Here, if you specify a list that stores some numbers in the argument of the test method,* argsTo([5,6,4])It looks like this, but here on the method side(5,6,4)If I want to, what should you do?
Since tuples are immutable, take the value for minutes from the list and try again.argsI think you can do something like that.
I would appreciate it if you could tell me what kind of method can be considered in such a case.

  • Answer # 1

    https://docs.python.org/ja/3/reference/expressions.html#index-48

    On the calling side*I think it's normal to develop iterables.

    def test (* args):
        print (args)
    lst = [5, 6, 4]
    test (* lst)


    Result

    (5, 6, 4)

    (Addition)
    def test (* args)When preparing the argument definition, the intention is

    test (4, 5, 6)


    Is expected to be called.

    On the other hand[4, 5, 6]If you want to pass it to the original, it is a line that the caller will match it with * expansion.

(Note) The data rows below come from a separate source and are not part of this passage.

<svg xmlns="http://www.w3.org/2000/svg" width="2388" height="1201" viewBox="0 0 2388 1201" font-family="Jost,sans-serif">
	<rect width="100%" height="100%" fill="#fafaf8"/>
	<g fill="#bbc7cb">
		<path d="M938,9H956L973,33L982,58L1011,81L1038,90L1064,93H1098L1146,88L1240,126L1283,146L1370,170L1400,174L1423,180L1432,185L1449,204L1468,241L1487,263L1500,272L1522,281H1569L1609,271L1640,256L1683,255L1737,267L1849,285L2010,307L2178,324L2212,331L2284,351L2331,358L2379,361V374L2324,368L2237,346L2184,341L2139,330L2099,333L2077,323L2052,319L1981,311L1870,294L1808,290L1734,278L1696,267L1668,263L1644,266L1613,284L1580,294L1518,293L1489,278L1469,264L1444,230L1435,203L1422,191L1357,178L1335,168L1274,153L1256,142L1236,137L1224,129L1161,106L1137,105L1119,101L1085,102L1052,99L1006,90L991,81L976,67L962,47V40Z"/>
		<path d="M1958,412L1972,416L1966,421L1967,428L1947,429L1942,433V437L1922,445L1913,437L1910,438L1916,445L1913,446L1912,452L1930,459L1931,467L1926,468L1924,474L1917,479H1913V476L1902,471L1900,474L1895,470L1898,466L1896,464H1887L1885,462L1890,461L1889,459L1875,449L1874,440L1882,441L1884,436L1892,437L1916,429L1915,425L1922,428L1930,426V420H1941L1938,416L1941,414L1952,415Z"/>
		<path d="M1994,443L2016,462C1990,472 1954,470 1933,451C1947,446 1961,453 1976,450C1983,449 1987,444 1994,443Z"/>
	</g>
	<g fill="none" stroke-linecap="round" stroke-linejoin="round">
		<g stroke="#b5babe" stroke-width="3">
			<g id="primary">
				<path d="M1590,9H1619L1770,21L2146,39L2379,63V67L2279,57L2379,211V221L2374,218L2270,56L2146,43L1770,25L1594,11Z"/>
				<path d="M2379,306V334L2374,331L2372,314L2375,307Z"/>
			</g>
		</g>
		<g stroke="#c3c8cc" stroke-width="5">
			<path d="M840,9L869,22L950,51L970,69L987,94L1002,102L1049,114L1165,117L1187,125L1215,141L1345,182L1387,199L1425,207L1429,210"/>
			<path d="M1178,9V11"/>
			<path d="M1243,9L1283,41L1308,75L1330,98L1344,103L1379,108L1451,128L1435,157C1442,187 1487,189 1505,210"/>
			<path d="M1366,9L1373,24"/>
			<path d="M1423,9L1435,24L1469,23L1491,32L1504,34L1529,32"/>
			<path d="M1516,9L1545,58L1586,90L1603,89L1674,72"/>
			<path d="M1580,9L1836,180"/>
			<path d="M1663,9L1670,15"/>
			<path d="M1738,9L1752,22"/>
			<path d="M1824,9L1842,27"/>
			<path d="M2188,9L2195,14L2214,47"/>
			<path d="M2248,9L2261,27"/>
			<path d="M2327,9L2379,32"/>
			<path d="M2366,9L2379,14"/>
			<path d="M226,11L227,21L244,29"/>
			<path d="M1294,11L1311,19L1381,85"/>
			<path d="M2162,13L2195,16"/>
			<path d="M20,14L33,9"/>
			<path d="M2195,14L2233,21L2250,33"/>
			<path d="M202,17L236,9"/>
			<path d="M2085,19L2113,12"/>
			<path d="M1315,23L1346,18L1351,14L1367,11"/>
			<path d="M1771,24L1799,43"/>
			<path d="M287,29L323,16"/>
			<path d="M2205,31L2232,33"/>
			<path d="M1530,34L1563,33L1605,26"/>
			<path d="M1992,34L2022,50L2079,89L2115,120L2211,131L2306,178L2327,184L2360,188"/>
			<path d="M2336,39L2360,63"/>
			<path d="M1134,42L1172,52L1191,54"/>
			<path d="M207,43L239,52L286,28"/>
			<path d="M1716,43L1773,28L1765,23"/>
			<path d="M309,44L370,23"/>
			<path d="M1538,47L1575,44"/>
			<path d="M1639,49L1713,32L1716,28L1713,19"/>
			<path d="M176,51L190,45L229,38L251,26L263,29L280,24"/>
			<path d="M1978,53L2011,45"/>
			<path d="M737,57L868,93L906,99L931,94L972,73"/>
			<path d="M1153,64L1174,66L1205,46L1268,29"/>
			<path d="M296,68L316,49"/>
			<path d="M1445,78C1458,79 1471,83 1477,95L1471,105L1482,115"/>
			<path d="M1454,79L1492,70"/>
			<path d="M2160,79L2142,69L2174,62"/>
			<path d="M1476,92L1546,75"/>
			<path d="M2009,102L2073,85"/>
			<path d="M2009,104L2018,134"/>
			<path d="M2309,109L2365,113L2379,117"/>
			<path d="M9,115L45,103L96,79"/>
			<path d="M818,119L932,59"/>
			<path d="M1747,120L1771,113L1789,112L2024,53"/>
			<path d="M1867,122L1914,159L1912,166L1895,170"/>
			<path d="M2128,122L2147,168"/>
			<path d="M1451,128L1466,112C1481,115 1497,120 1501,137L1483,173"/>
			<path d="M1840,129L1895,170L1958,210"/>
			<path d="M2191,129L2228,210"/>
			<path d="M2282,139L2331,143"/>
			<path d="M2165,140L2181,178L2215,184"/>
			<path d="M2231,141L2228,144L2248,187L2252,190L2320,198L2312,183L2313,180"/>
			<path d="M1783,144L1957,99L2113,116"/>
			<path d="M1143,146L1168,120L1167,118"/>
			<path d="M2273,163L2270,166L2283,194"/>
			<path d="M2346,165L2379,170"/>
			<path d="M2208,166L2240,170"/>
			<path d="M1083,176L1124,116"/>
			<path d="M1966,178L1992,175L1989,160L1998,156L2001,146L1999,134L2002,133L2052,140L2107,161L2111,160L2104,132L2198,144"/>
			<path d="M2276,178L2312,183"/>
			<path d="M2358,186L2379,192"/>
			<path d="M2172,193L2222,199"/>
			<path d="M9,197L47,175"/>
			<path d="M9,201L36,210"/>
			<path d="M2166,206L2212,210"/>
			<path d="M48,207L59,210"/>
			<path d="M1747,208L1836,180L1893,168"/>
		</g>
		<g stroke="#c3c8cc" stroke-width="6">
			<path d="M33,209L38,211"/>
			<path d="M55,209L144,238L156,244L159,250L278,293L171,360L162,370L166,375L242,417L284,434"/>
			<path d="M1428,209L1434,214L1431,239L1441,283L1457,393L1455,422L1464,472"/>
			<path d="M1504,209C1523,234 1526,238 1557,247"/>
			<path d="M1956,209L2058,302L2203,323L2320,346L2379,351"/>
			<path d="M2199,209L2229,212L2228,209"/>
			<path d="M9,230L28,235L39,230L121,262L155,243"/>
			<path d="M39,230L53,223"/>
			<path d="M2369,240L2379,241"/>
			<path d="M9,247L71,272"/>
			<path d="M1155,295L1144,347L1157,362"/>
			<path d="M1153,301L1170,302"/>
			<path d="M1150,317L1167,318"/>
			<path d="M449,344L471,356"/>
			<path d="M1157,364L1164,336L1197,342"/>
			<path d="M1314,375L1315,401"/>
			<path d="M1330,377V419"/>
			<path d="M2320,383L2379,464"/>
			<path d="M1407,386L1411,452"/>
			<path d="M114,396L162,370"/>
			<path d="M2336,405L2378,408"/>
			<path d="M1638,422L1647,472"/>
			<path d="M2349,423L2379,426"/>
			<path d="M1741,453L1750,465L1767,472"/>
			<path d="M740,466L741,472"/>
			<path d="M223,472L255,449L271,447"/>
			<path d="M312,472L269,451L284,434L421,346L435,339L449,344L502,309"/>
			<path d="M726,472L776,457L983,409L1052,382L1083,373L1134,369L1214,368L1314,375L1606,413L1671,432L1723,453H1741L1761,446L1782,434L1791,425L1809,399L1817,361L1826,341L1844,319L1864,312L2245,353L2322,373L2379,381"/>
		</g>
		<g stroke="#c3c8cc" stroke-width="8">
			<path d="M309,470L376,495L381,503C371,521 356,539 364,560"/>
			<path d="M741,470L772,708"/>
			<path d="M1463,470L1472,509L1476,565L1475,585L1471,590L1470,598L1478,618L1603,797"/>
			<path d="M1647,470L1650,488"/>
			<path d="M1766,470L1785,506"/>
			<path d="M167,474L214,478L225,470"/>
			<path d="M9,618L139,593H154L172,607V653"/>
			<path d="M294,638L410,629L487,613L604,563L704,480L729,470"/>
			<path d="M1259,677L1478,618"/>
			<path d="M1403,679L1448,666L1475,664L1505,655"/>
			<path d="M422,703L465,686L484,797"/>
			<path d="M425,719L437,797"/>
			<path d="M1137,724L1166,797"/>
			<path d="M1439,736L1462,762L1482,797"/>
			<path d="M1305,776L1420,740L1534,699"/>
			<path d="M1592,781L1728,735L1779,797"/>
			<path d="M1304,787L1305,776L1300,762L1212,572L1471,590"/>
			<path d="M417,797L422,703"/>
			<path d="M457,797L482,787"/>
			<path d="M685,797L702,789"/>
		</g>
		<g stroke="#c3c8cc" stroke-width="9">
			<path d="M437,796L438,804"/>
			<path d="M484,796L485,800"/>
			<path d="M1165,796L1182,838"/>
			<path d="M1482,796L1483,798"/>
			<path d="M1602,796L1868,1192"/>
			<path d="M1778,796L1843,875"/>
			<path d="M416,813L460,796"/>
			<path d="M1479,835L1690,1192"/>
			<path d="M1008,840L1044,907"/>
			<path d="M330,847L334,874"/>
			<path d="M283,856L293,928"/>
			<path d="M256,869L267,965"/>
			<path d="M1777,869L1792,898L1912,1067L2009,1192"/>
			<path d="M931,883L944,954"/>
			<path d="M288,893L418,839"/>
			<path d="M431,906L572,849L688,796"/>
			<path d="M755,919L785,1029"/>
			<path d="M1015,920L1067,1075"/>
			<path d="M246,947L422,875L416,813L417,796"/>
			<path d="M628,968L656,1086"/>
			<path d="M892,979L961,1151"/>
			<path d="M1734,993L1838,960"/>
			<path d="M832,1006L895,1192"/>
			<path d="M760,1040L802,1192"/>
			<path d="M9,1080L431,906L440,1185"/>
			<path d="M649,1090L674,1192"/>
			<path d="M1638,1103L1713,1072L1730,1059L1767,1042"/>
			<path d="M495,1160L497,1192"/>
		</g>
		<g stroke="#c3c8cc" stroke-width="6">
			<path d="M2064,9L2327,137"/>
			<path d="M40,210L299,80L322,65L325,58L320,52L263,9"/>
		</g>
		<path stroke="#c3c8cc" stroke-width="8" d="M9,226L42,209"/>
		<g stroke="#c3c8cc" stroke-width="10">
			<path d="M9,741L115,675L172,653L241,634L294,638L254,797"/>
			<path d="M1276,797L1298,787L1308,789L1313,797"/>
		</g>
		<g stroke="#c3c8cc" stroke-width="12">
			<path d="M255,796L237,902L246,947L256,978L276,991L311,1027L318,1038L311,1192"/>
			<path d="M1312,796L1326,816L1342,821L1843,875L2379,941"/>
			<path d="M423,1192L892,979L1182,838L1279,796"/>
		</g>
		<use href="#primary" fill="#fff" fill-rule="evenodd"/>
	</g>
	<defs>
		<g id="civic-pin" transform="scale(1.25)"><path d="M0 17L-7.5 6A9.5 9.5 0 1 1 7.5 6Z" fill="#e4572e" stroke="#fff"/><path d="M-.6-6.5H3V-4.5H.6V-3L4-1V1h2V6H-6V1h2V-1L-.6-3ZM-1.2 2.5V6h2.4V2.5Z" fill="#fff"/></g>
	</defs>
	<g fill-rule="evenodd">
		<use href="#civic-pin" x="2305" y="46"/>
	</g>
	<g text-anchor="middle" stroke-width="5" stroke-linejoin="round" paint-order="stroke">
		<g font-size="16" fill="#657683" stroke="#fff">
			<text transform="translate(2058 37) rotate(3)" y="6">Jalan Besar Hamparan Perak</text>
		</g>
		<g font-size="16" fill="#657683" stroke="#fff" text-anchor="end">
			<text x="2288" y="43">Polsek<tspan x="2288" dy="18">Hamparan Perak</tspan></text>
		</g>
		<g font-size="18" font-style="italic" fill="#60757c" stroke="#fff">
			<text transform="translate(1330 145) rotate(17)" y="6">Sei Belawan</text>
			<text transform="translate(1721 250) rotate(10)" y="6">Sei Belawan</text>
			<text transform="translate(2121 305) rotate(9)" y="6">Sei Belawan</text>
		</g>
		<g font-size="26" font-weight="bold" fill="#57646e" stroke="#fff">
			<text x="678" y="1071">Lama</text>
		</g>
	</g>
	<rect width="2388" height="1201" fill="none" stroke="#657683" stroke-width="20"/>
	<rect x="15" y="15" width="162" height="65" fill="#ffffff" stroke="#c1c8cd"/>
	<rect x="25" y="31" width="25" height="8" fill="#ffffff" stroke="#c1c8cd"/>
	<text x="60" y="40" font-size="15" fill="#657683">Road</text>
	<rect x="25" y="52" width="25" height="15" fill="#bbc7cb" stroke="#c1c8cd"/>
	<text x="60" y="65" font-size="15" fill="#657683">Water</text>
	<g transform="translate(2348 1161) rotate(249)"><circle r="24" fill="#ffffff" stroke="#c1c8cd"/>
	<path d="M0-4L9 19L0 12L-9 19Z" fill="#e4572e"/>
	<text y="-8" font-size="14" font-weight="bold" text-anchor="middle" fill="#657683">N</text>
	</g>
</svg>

    On the other handFrom the caller's point of view, if "always pass a value based on one list", then * expansion is useless, in which case "the person who defined the function made a mistake". Become.

    Such a function

    def test (lst):
        "" "
        : param lst: Iterable containing int
        ...


    It was more natural to define something like this.

  • Answer # 2

    What about tuple ([5,6,4])?

  • Answer # 3

    In general, list-to-tuple conversion can be done with the tuple () function.